Kürt illerinde ilan edilen sokağa çıkma yasakları döneminde yayınladıkları bildiri ile birlikte hedef alınan "Barış akademisyenleri" de ‘Adalet Yürüyüşü'ne katıldı.

Adalet Yürüyüşü'ne destek veren "Barış Akademisyenleri"nden Dr. Erdal Gilgil, yürüyüşün Maltepe'de sonlandırılmaması, Edirne ardından da Kürt illerine kadar devam etmesi gerektiğini söyledi.

Gilgil,  "Oradaki insanların çığlığını duyan kimse yok. Cizre'de, Sur'da olanları aslında herkes tam olarak öğrenemedi" dedi.

22 Kasım 2016 tarihli 677 Nolu KHK ile Akdeniz Üniversitesi Tıp Fakültesi'ndeki görevinden ihraç edilen Prof. Dr. Nursel Şahin, barış bildirisine imza attıklarında da yaşamı, adaleti ve barışı savunduklarını dile getirdi.

Şahin, "Ölümlerin bir an önce sonlandırılması için, sivil halk üzerindeki baskının ve katliamların son bulması için bildiri imzaladık. Bu bildiriden de hiç geri adım atmadık. Bugünde bizim haklılığımız ortadadır. Hala bu ülkede hak ve hukuk birileri tarafından kullanılmaktadır. Gerçek bir hukukun olduğundan söz edemiyoruz. Yandaşlar ve siyaset üzerinden bu halka yönelik demokrasi ve özgürlükler anlamında ciddi bir baskı söz konusu. Bu adalet arayışı bizim içinde söz konusudur" dedi.

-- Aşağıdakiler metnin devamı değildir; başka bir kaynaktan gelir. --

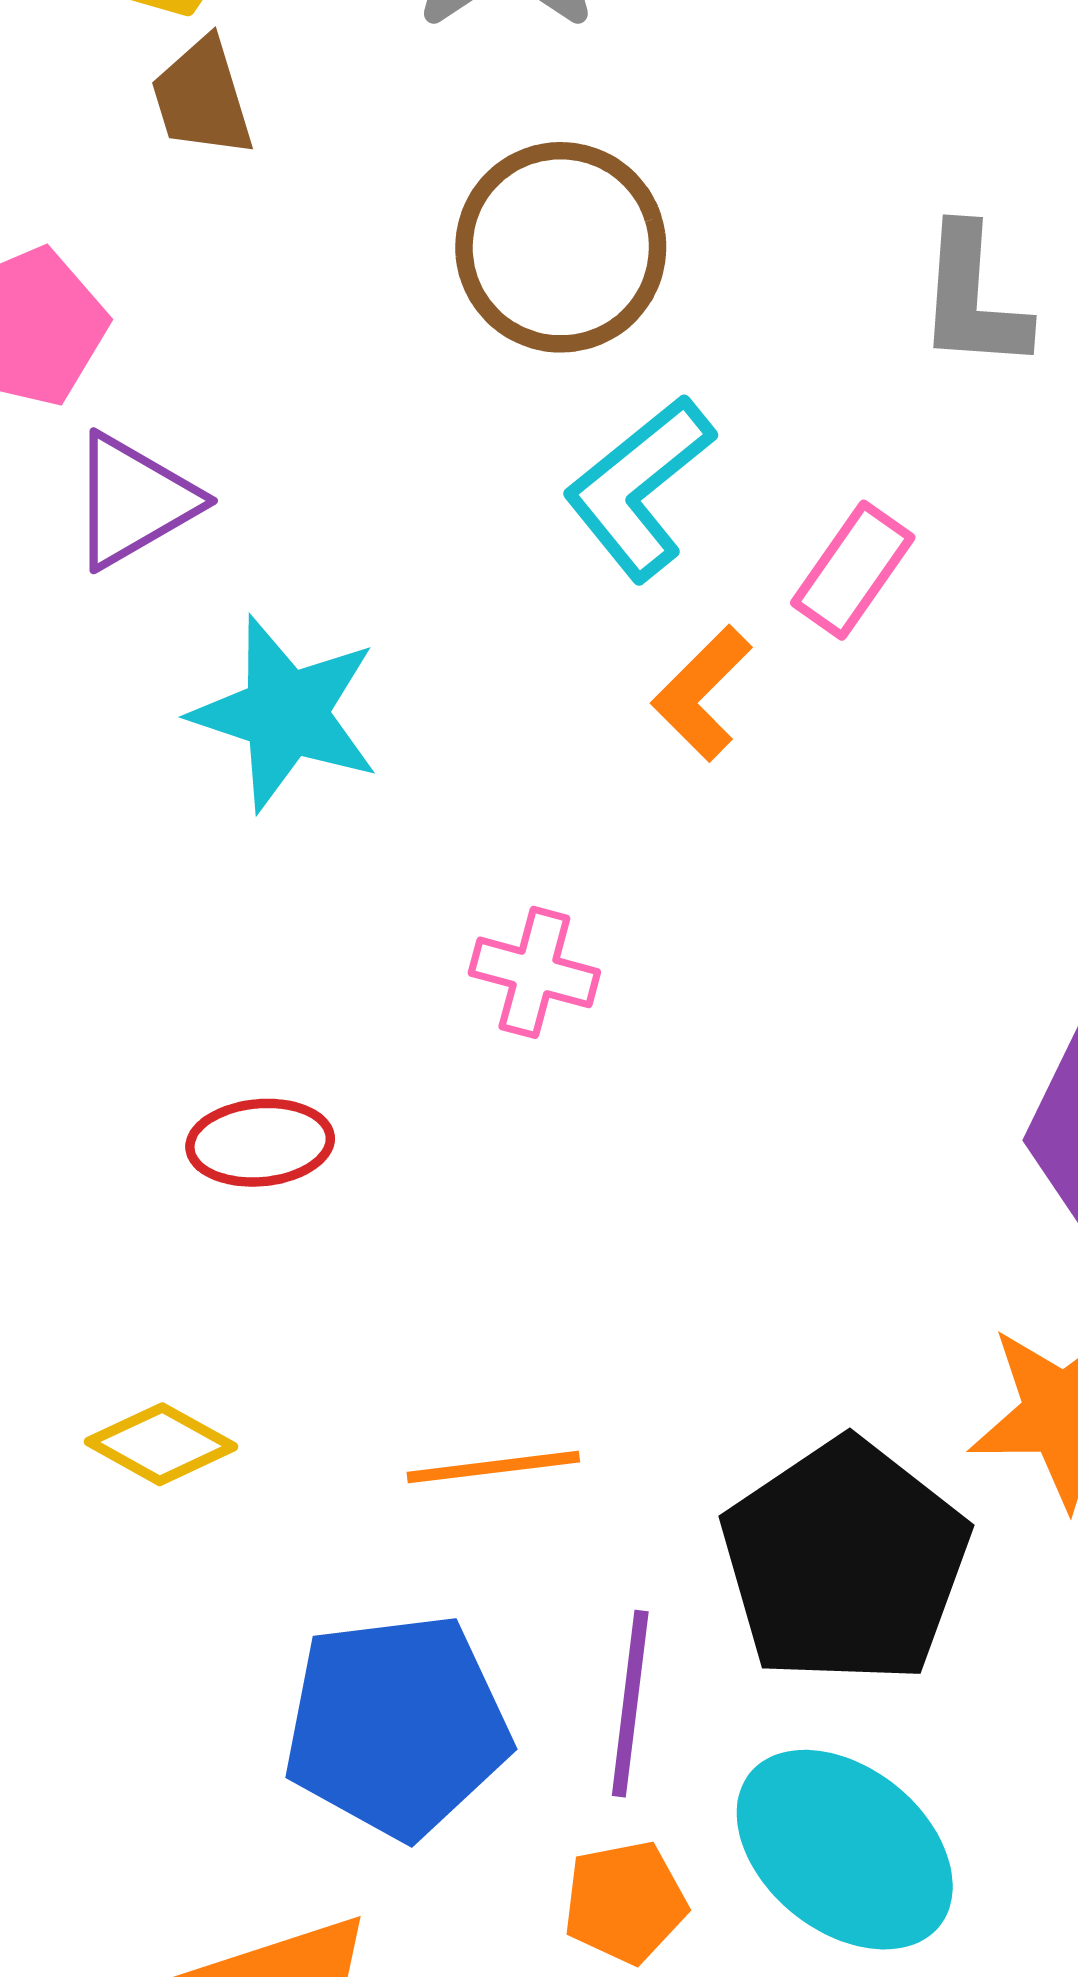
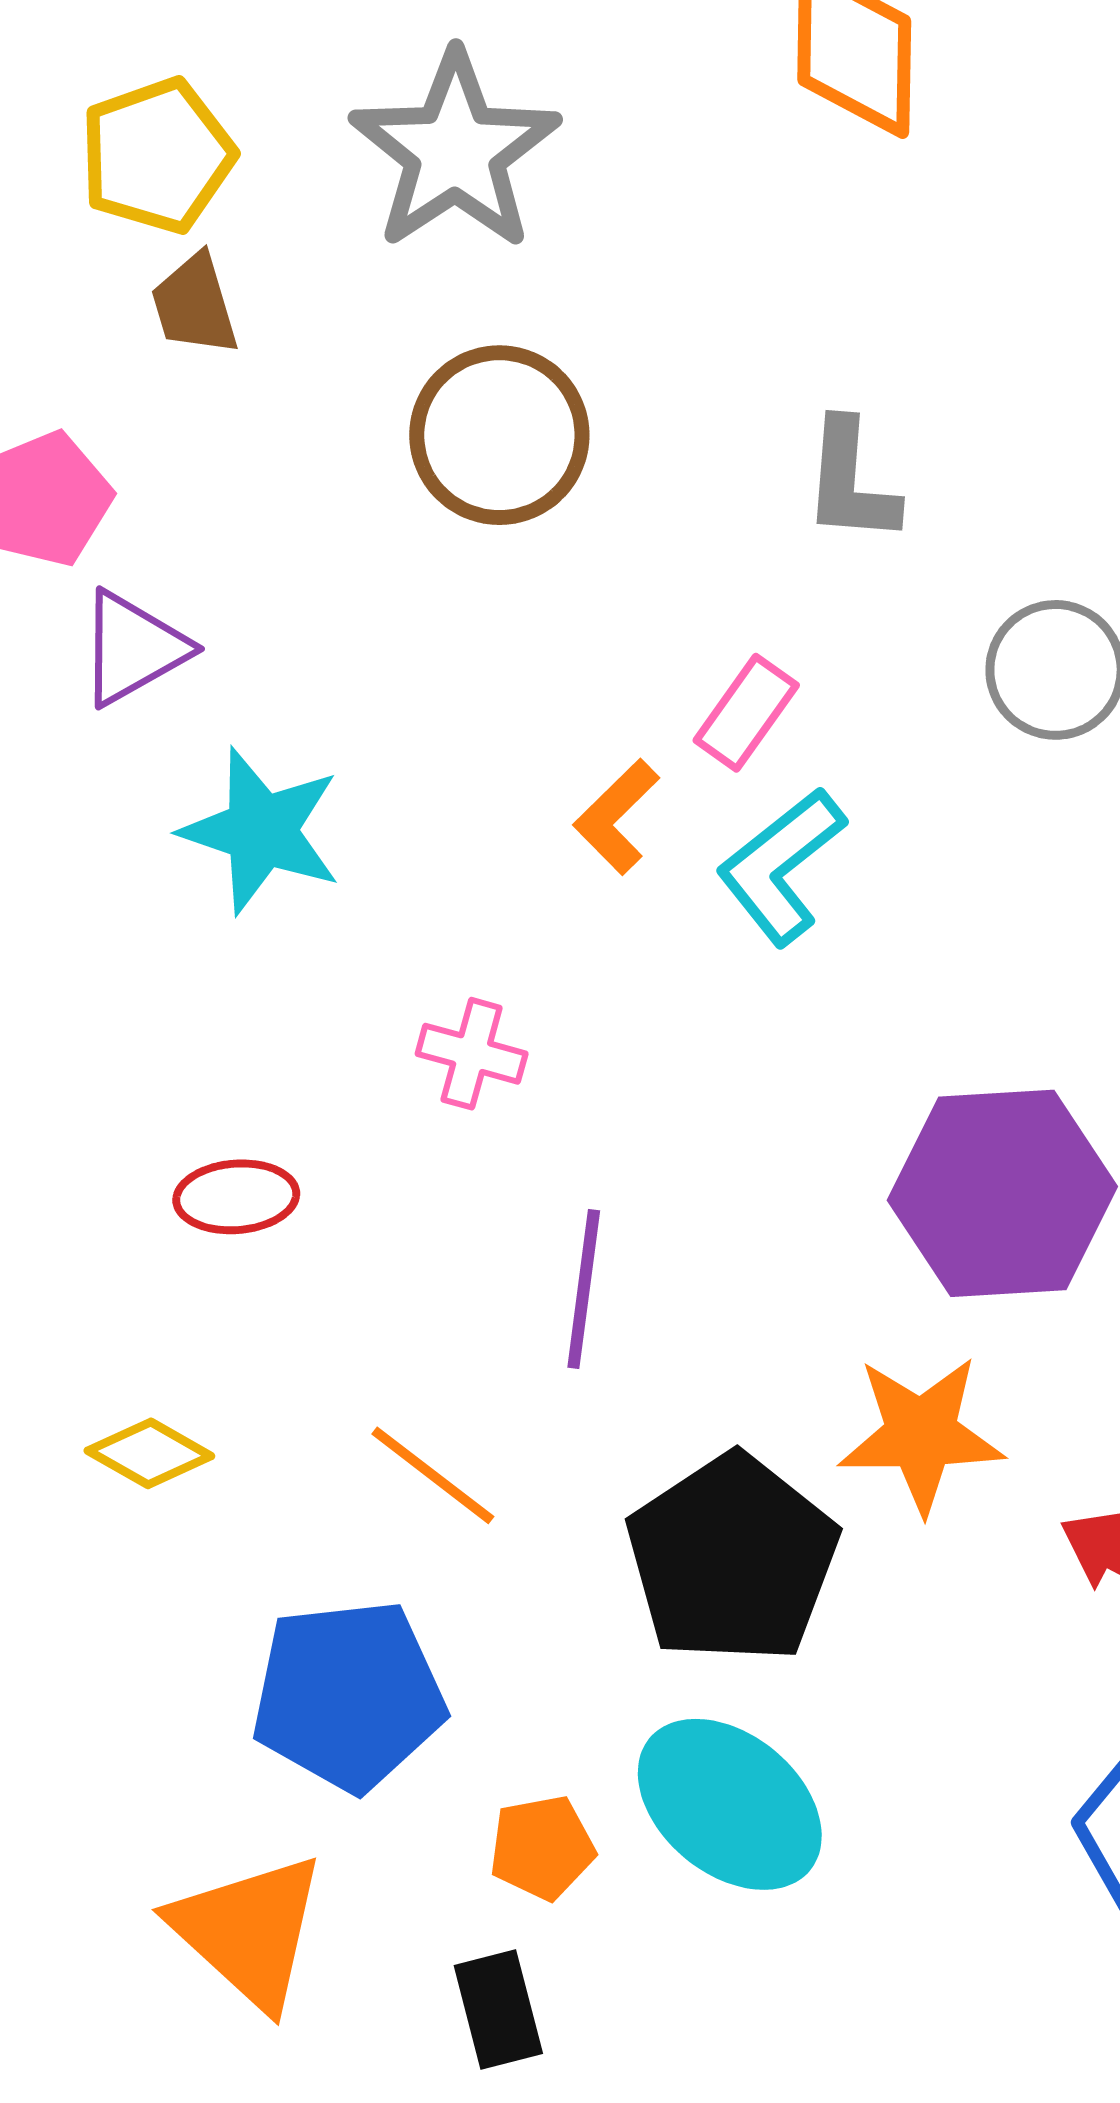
cyan L-shape: (639, 488) -> (781, 866), moved
orange line: (493, 1467) -> (433, 1475), turned 44
purple line: (630, 1704) -> (584, 1289), moved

KHK ile "Barış akademisyenleri"nin "sivil ölüme" maruz bırakıldığını savunan Şahin, "Biz sözümüzün var olduğunu biliyoruz. Mücadeleye devam ederek kazanacağımızdan eminiz" diye konuştu.

'BİR VESİLE OLABİLİR'

Adalet Yürüyüşü'ne geç kalındığını ifade eden Şahin, "Geç kalınmış bir adalet arayışından söz edemeyiz. Adalet ve özgürlük arayışı ve demokrasi mücadelesi her zaman sürdüreceğimiz platformlardır. Bu yürüyüş belki bu talepler üzerinde ortaklaşmamızın bir vesilesi, bir kanalı olabilir. Onun için bu yürüyüşe destek vermeye çalışıyoruz" ifadelerini kullandı.

'GECİKMİŞ OLSA DA...'

Aynı KHK ile Akdeniz Üniversitesi Tıp Fakültesi'ndeki görevinden ihraç edilen Dr. Erdal Gilgil de, bugün Adalet Yürüyüşü'nde olmalarının barış bildirisine attıkları imzanın arkasında olduklarının göstergesi olduğunu vurguladı.

Bu ülkede barışın olmasını istediklerinin altını çizen Gilgil, "Barış gelsin istiyoruz. Bu ülkede zulme maruz kalan tek kişiler tek biz değiliz, tüm toplum. Adaletin de barış ile geleceğine inanıyoruz. O yüzden bugün bu yürüyüşe katıldık. O zamandan tepkinin gösterilmesi gerekiyordu. Gecikmiş olsa da bütün toplum kesimleri ve halklar için bir adalet talebi olduğu içinde buna katılmamız gerekiyordu ve katıldık " ifadelerini kullandı.

'EDİRNE VE KÜRT İLLERİNE YAYILMALI'

Yürüyüşün Maltepe'de sonlandırılmaması, Edirne ardından da Kürt illerine kadar devam etmesi gerektiğini dile getiren Gilgil, "Oradaki insanların çığlığını duyan kimse yok. Oradaki insanların da çığlığının duyurulması gerekiyor. Cizre'de, Sur'da olanları aslında herkes tam olarak öğrenemedi. Biz imza attığımız bildiri ile bunun bilinmesini istedik" dedi.